When Sydney Leibel, MD, MPH, a pediatric allergist and immunologist at Rady Children’s Hospital-San Diego and an assistant professor of pediatrics at University of California San Diego School of Medicine, considered the intense and frequent wildfires California has seen over the past few years, he had two key questions in mind: how have these fires affected the health of pediatric patients living in fire zones, and how can the scientific and medical community advance awareness about preparing for future fires? Working with a multidisciplinary eight-person team from Rady Children’s, UC San Diego Scripps Institution of Oceanography and the San Diego Air Pollution Control District, Dr. Leibel launched a study to seek answers and enact change for a healthier San Diego community.
Dr. Leibel and colleagues including Margaret Nguyen, MD, an emergency medicine physician at Rady Children’s; Tarik Benmarhnia, PhD, climate change epidemiologist at SIO and UC San Diego School of Medicine; and Alexander Gershunov, PhD, a climate, atmospheric science and physical oceanography researcher at SIO, focused on measuring particulate matter levels from the December 2017 Lilac Fire and correlating them with respiratory care visits to Rady Children’s. “We compared emergency department and urgent care clinic visits during this time period to the same time period in 2011 through 2016 to determine how many visits could be attributed to the fire,” explains Dr. Leibel. “We used daily particulate matter data from the United States Environmental Protection Agency using 10, fixed-site monitoring stations throughout San Diego County.

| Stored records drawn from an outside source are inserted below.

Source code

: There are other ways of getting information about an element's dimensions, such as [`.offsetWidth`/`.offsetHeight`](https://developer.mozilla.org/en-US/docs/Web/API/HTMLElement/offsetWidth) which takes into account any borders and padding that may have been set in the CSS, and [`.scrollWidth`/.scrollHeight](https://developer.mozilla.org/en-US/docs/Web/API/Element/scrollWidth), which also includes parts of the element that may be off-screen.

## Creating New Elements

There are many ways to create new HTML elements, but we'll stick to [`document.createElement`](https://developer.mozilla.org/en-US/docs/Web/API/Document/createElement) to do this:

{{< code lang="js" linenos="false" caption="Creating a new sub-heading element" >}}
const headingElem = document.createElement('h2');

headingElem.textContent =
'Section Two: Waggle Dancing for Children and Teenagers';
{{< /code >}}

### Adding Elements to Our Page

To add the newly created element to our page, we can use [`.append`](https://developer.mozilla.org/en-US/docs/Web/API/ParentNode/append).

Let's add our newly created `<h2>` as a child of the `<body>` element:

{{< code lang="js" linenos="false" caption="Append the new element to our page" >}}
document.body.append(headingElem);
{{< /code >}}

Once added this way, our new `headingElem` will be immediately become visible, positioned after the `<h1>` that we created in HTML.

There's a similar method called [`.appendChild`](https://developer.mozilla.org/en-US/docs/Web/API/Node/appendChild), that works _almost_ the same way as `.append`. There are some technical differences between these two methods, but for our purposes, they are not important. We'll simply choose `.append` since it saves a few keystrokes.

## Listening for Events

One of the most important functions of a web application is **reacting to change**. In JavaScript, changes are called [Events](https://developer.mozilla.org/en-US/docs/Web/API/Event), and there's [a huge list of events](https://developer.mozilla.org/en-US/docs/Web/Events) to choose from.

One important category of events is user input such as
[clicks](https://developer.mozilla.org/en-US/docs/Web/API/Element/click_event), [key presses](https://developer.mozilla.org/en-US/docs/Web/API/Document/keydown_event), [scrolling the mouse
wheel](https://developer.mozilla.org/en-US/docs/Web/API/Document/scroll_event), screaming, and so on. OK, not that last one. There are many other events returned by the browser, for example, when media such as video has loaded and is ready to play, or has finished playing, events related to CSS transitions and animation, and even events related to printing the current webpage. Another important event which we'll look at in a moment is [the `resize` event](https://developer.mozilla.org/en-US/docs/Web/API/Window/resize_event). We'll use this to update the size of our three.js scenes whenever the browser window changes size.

We then weighted these values based on monitor location to create ZIP code-specific concentrations of particulate matter.”
The team’s findings indicated that local fires had indeed affected emergent, respiratory-related visit numbers at Rady Children’s. “The Lilac Fire was responsible for 16 excess emergency visits per day of the fire, with similar results from the urgent care clinics. Although an increase in visits was seen in all age groups, the youngest children — newborns to 5-year-olds — had the highest number of visits, with 7.3 per day throughout the fire,” Dr. Leibel reports. With compelling statistics representing an issue that reaches well beyond California, the research group published their study in the December 2019 Annals of the American Thoracic Society in the hopes of helping pediatric and adult care teams across the nation and even around the world effectively prepare for managing respiratory health during fires.
“Climate modeling demonstrates that we will see larger and more frequent fires, including right here in San Diego. It is not a matter of if, but when. Our goal is to raise awareness that even a relatively small fire had a significant health impact not only on children living near the source, but downwind as well. Our data suggests that hospitals will need to be prepared for an influx of patients during these events, and that vulnerable populations like children will need protection from the harmful effects of wildfire smoke. In particular, children may need to limit outdoor activity or stay indoors altogether, and those with asthma will need to make sure they have their medication available.”